THE DATA:
*** Block opens ***

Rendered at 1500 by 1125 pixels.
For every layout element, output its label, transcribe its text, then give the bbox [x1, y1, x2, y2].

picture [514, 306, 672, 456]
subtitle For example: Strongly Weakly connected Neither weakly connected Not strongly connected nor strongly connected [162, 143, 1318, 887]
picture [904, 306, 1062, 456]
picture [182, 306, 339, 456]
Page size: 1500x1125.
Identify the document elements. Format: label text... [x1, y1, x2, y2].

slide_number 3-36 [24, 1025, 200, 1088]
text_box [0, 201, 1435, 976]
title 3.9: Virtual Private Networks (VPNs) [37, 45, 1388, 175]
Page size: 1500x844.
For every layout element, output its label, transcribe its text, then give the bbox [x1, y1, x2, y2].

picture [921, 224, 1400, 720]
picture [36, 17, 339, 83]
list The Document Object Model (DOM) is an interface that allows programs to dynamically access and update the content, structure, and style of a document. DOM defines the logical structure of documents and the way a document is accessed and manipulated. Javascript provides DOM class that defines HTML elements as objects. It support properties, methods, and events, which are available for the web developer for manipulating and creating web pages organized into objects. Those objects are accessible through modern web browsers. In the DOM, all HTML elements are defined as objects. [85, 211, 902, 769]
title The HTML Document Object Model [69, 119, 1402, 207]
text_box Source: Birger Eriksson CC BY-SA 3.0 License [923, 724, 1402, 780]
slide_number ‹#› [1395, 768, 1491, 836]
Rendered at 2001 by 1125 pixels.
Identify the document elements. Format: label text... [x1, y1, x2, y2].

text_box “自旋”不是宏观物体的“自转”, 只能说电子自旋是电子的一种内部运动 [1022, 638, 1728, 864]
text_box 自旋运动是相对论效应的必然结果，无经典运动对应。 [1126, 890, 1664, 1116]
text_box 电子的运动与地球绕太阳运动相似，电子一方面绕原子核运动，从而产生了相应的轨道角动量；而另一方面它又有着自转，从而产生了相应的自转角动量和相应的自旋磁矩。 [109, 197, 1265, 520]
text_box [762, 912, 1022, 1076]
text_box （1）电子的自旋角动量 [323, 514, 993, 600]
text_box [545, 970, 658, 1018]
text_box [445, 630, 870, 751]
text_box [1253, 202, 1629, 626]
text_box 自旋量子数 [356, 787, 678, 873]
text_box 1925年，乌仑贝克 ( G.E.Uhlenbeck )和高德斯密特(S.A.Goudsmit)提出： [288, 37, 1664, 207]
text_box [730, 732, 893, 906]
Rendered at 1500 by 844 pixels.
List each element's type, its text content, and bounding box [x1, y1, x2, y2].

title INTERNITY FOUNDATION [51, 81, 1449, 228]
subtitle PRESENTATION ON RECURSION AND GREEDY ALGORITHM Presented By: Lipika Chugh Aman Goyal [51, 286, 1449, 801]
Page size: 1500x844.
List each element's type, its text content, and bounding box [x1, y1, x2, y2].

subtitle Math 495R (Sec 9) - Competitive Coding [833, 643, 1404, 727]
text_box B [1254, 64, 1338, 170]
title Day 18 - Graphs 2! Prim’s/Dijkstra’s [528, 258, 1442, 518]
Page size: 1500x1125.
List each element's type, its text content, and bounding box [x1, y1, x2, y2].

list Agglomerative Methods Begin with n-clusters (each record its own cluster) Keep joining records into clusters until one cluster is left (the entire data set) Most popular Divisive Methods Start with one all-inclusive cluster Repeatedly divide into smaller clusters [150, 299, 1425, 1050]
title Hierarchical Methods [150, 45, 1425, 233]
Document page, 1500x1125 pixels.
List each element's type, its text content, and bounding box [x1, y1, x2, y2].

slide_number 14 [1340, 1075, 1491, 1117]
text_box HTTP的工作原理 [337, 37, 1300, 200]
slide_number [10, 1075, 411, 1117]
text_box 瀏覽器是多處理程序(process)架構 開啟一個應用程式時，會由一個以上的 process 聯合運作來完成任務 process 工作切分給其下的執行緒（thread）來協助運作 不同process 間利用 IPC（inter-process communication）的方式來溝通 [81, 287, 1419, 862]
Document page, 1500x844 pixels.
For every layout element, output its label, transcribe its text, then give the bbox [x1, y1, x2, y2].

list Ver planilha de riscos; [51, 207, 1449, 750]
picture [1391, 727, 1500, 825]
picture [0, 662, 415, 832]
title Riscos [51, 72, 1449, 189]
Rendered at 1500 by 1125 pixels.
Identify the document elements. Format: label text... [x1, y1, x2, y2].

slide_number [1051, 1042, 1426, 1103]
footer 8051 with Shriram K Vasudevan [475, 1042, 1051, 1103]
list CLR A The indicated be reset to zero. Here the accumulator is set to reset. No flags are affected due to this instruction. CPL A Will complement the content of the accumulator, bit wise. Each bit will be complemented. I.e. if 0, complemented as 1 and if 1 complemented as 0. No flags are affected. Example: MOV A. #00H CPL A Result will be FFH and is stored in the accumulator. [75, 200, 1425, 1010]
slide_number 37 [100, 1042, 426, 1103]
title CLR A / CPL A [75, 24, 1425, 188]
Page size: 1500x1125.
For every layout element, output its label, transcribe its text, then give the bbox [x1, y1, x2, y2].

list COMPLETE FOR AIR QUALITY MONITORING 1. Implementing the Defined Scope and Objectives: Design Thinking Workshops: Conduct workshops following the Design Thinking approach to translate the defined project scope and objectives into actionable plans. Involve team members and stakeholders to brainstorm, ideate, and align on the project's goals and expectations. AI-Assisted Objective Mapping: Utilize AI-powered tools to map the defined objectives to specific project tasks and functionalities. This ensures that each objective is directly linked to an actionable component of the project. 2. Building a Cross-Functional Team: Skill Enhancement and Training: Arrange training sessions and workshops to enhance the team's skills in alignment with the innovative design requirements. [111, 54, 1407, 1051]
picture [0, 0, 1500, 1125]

*** Block closes ***

WORK REQUEST:
Extract, from the listing above, every line where the string "Rendered" occurs.

SOLUTION:
Rendered at 1500 by 1125 pixels.
Rendered at 2001 by 1125 pixels.
Rendered at 1500 by 844 pixels.
Rendered at 1500 by 1125 pixels.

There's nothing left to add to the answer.